In case of L2 bridge mode we rewrite the container Mac with the container host Mac. This helps in not flooding the physical network with all those containers. Both l2 bridge and l2 tunnel modes are more suited for cloud environments.
In l2 bridge mode the container to container traffic is bridged within the container host whereas in l2 tunnel mode the traffic is tunneled to the external router in azure case in the l1 fabric host and then hair pinned back to the destination container. This mode enables you to apply SDN policies on the host for containers.
Let's look at the internal architecture of overlay network in windows. In Linux two bridges are created one for ovnet and the other for the traffic outside of the cluster. In windows, too we create two vSwitches. One is external switch bound to the external Nic with vfp enabled which does the encap and decap. And the other is a NAT network. In both Linux and windows 2 interfaces are added to the container one connected to the overlay and the other connected to the NAT.

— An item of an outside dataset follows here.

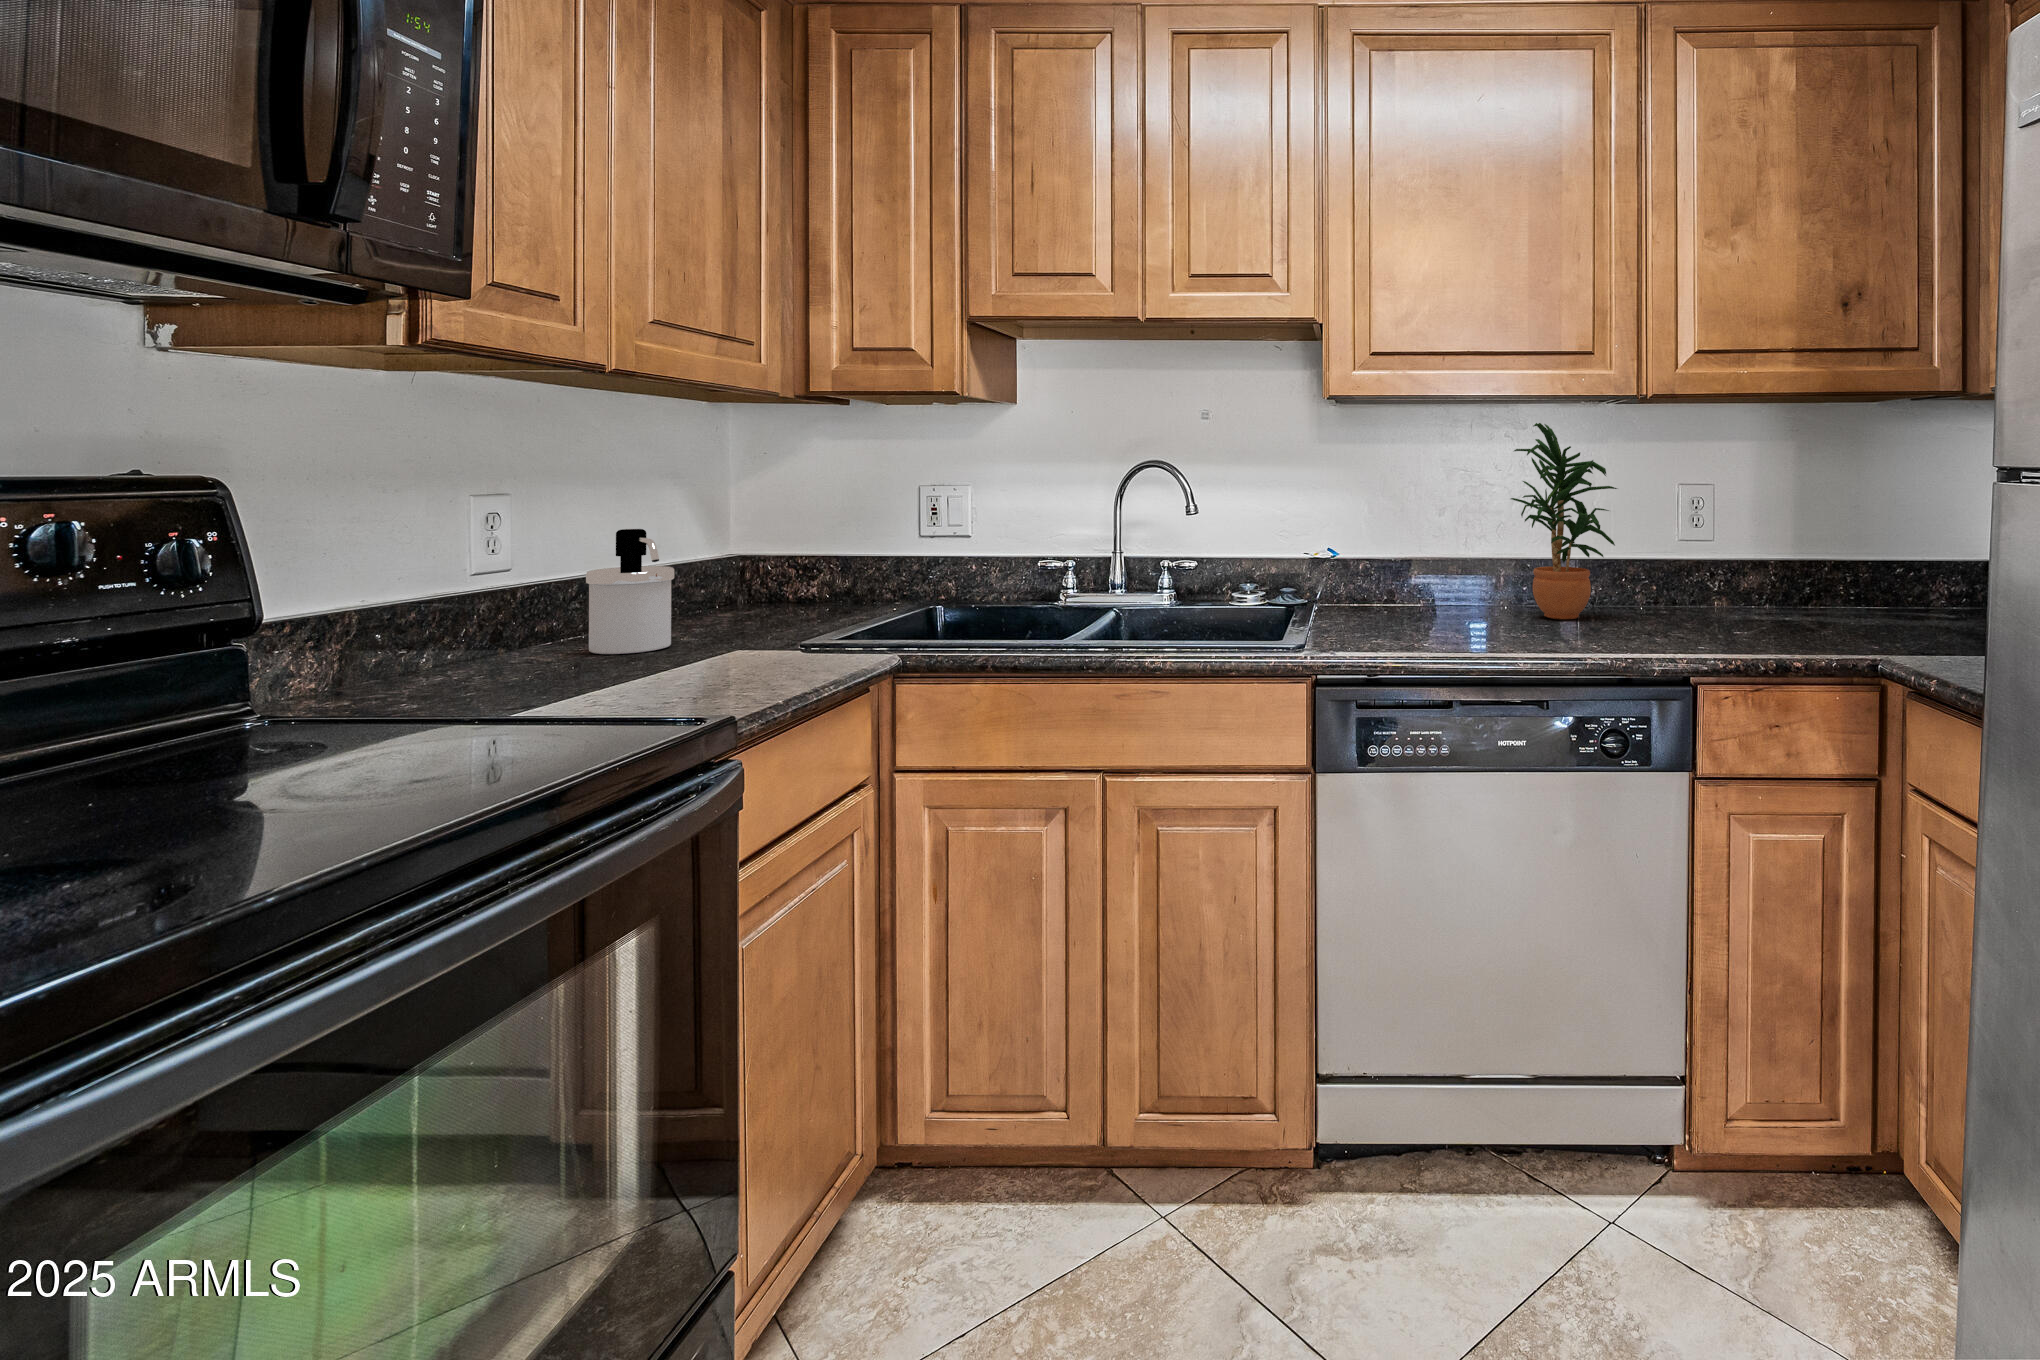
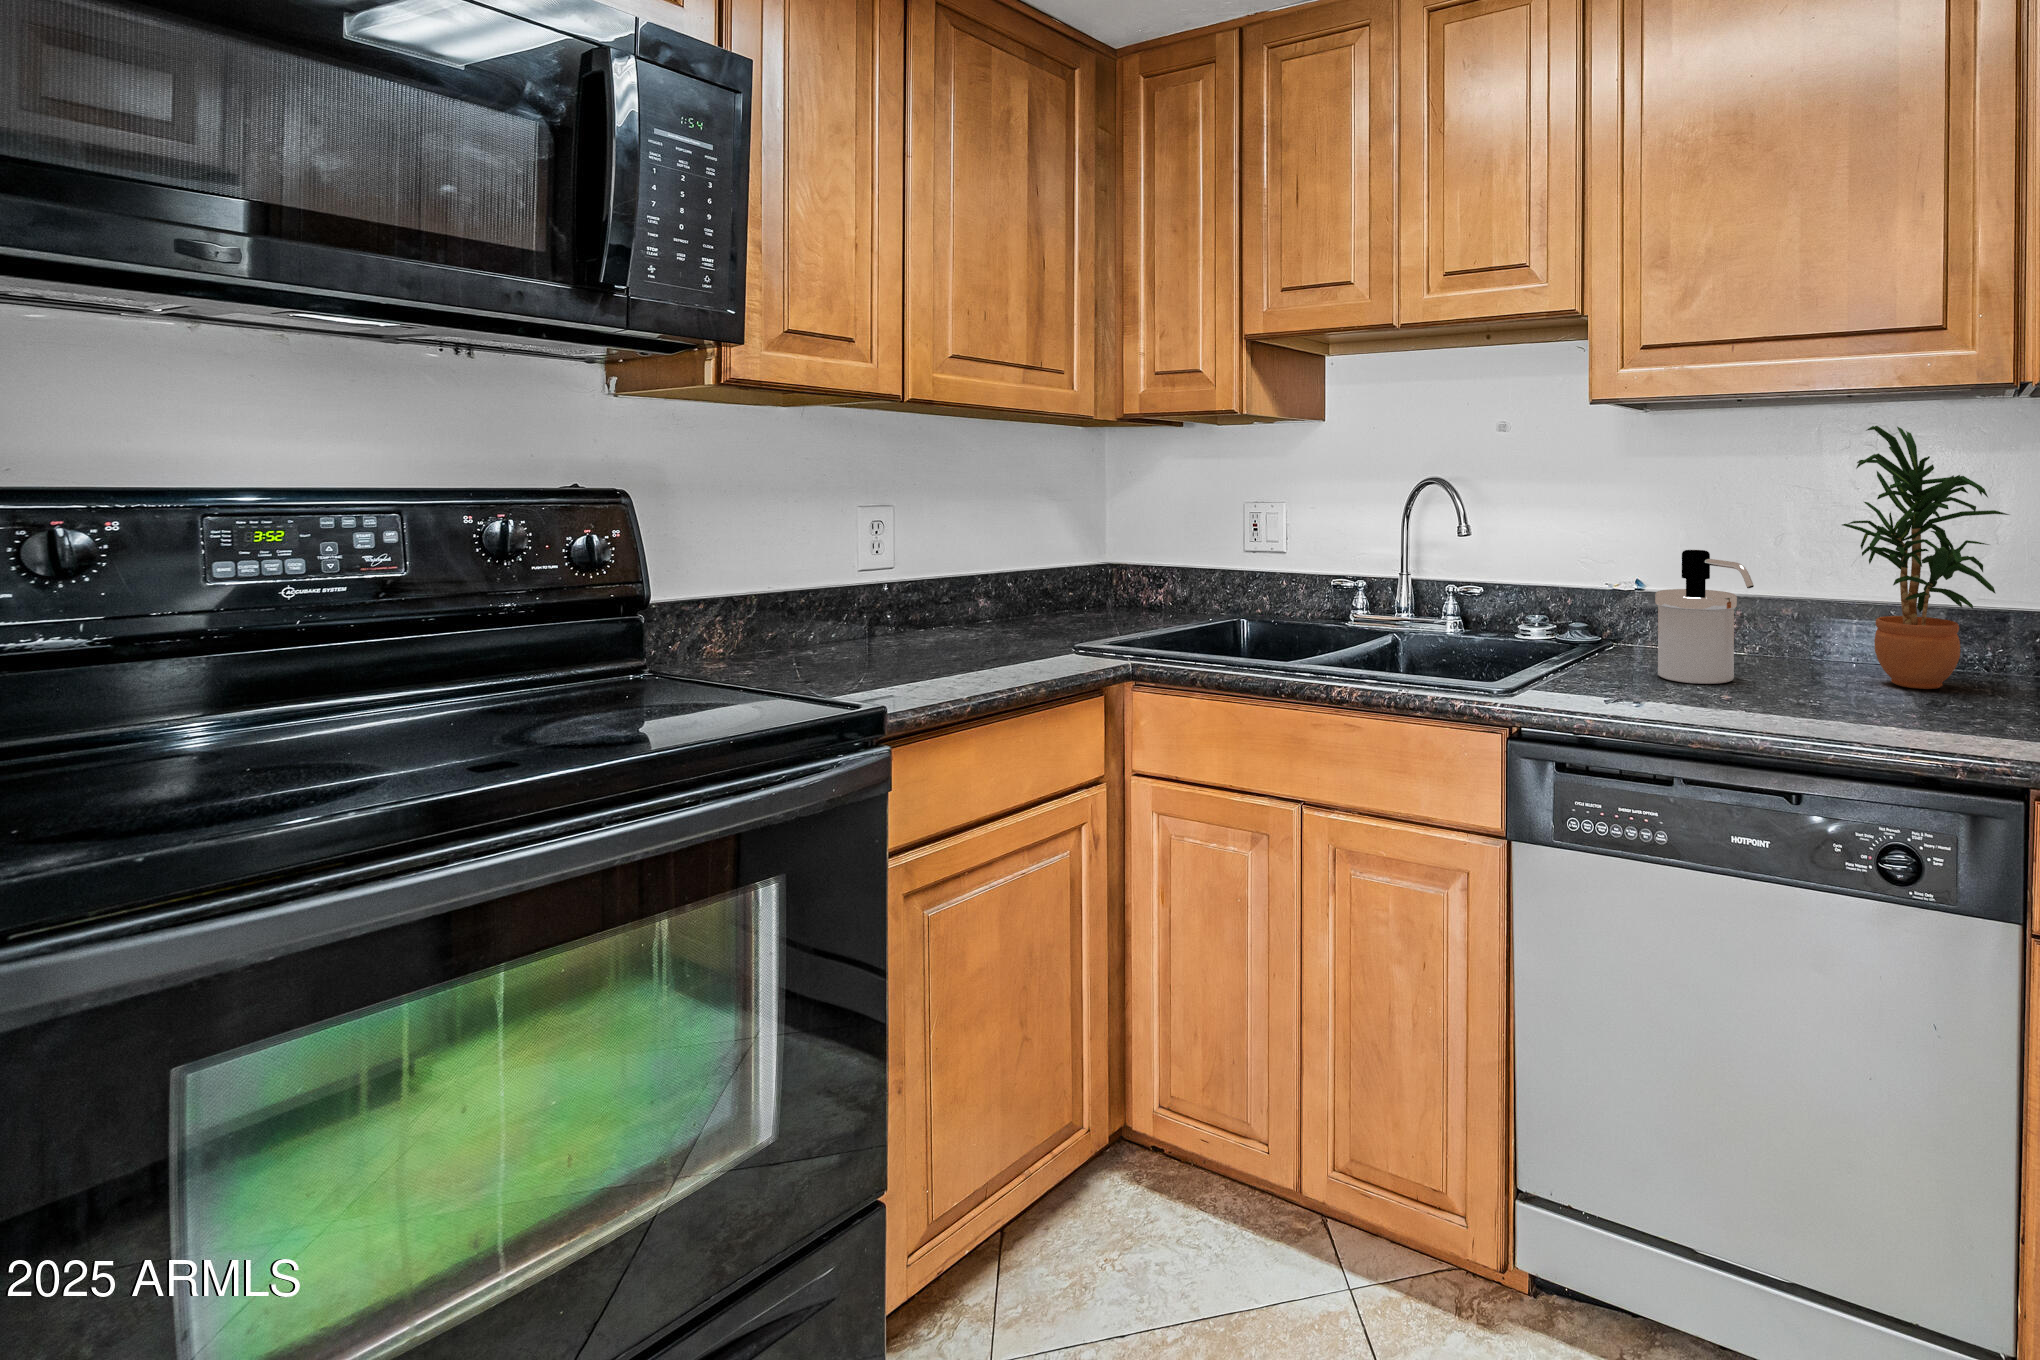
soap dispenser: present [586,529,674,654] -> present [1655,550,1754,684]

Docker Engine has an internal DNS server that provides name resolution to all the containers on the host in NAT and Overlay network modes. Its little differently implemented that Linux. In Windows, we use the Gateway IP as the DNS server in each container and Docker engine on the host runs DNS server on the gateway NIC. When a DNS query comes up, Docker Engine then checks if the DNS query belongs to a container or service on network(s) that the requesting container belongs to. If it does, then Docker Engine looks up the IP address that matches a container, task, or service's name in its key-value store and returns that IP back to the requester.

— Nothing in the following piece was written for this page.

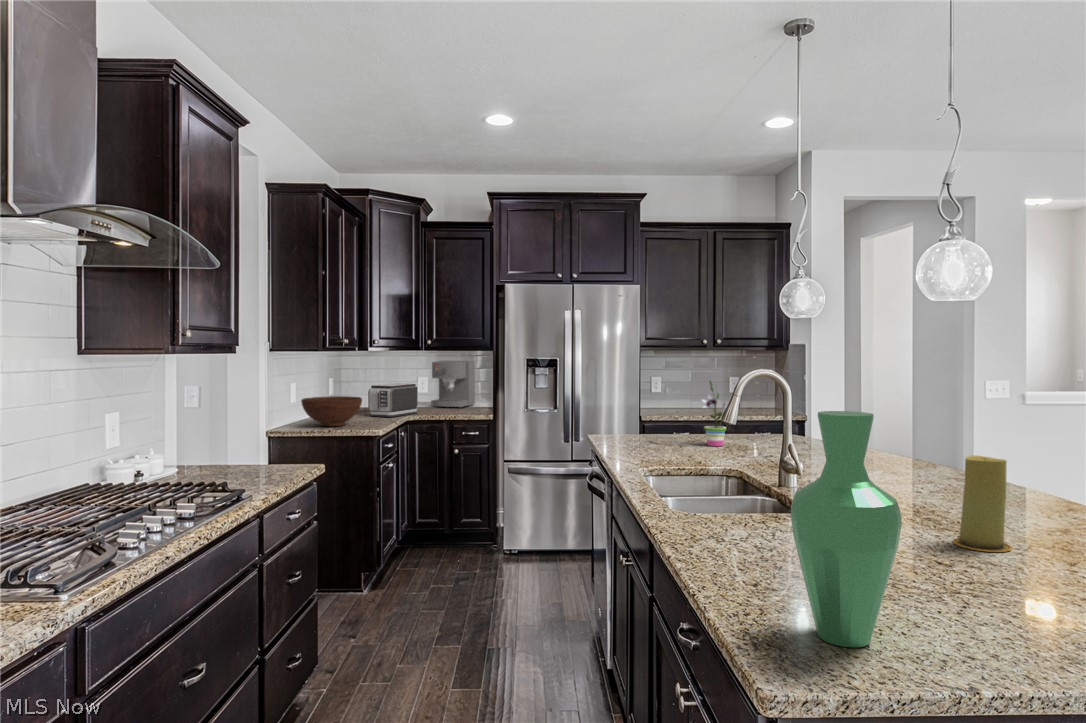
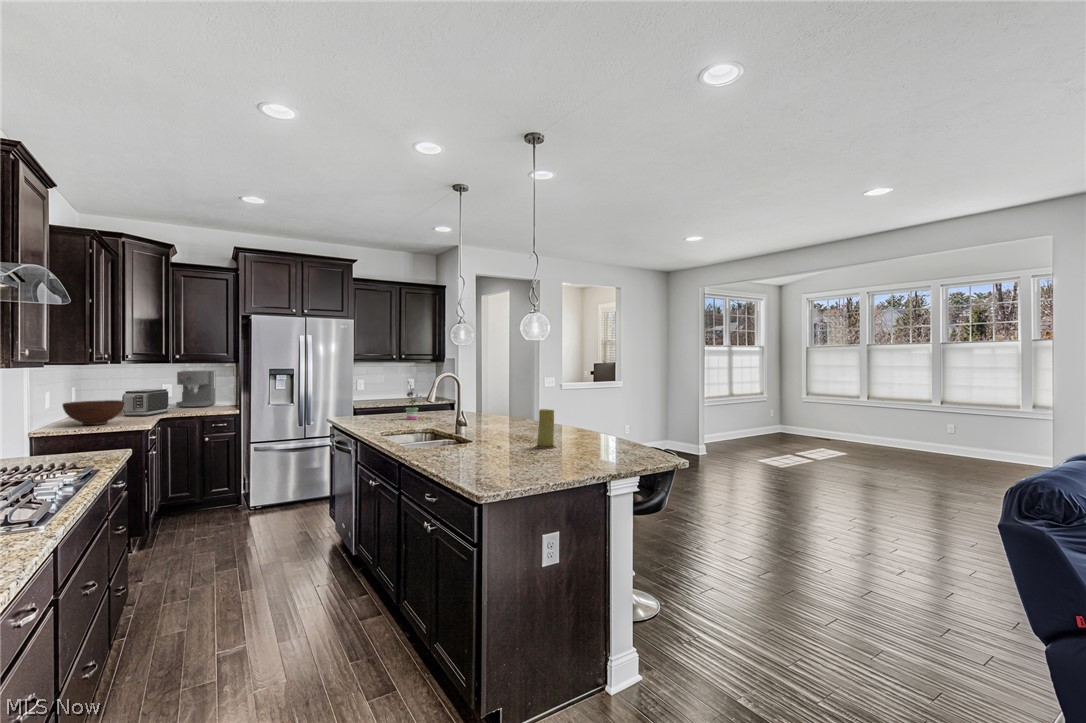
vase: present [791,411,902,647] -> none [480,389,520,479]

Service discovery is network-scoped, Containers not on the same network cannot resolve each other's addresses.
Publishing Ports
Docker Supports two ways of publishing service ports outside of the swarm. One is using routing mesh and the other is using publish mode host where we can publish the service port directly from the host. We don’t yet support routing mesh in windows, but we do support publishing port using the host mode. You can use external load balancer and load balance across your tasks in ur service, which is what we will demo here too…
Deployment Modes
In this slide, we are going to look at different network modes we have in windows and how they differ at each other with respect physical network design, configuration and how they interoperate with application.
Multi Host Connectivity, NAT doesn’t provide any native support. Overlay supports multi host connectivity. For Transparent and L2 modes we expect the underlay to provide routing for multi host connectivity.
Service Discovery, we use Docker Embedded DNS server for NAT and Overlay modes. For other modes, we expect DNS to be hosted externally.
Load Balancing, DNSRR is currently the only supported mode of load balancing in Windows for NAT and overlay mode. For other modes, we done have any native support
IP Addressing Both NAT and Overlay has internal addressing scoped to the network. For transparent and L2 modes we support external public facing IP assignment to the containers.
Requirements. You need the listed KB for Overlay network mode. For transparent network mode, if you are using a VM then you need to make sure MAC spoofing is enabled on the network interface of the VM.